* [Dataset entries]
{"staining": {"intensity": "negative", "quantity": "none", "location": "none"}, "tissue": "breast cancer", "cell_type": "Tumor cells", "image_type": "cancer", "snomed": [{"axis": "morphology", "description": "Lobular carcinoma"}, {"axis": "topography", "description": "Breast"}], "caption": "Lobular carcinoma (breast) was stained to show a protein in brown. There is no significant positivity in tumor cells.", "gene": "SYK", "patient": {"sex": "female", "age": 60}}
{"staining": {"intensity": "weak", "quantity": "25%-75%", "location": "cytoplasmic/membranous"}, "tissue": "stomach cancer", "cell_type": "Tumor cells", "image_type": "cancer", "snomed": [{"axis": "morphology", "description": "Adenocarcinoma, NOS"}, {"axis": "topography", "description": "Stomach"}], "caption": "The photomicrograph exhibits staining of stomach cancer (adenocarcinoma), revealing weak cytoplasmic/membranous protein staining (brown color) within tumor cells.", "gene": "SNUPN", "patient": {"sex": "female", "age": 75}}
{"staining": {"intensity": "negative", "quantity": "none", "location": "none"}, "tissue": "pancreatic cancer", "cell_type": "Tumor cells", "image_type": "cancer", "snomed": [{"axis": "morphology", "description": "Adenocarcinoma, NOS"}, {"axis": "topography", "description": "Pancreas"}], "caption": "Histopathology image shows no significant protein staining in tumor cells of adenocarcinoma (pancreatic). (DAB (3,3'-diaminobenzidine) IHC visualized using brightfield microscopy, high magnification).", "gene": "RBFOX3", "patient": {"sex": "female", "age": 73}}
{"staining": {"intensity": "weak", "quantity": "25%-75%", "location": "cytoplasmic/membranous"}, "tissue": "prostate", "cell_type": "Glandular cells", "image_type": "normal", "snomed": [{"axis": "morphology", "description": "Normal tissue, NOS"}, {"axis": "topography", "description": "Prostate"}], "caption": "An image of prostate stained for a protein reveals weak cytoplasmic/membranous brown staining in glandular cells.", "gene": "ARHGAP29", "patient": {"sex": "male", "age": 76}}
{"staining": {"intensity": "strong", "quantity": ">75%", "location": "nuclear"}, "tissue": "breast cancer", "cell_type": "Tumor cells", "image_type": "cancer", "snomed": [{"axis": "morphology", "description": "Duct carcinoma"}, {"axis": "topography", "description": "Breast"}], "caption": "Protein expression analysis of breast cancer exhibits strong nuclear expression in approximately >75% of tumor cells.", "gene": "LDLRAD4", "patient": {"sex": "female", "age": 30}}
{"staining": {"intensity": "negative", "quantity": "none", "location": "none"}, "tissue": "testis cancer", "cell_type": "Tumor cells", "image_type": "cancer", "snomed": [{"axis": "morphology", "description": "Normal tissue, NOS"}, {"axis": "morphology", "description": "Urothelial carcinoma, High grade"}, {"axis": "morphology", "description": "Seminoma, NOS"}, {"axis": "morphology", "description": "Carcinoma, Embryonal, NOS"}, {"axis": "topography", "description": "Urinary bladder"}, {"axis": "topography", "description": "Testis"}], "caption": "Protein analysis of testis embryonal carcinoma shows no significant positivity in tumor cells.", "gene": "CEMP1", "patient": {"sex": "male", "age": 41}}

* [What to work on] What lines of the preceding data include the string "breast"? Pull them out.

* [Solution to the problem]
{"staining": {"intensity": "negative", "quantity": "none", "location": "none"}, "tissue": "breast cancer", "cell_type": "Tumor cells", "image_type": "cancer", "snomed": [{"axis": "morphology", "description": "Lobular carcinoma"}, {"axis": "topography", "description": "Breast"}], "caption": "Lobular carcinoma (breast) was stained to show a protein in brown. There is no significant positivity in tumor cells.", "gene": "SYK", "patient": {"sex": "female", "age": 60}}
{"staining": {"intensity": "strong", "quantity": ">75%", "location": "nuclear"}, "tissue": "breast cancer", "cell_type": "Tumor cells", "image_type": "cancer", "snomed": [{"axis": "morphology", "description": "Duct carcinoma"}, {"axis": "topography", "description": "Breast"}], "caption": "Protein expression analysis of breast cancer exhibits strong nuclear expression in approximately >75% of tumor cells.", "gene": "LDLRAD4", "patient": {"sex": "female", "age": 30}}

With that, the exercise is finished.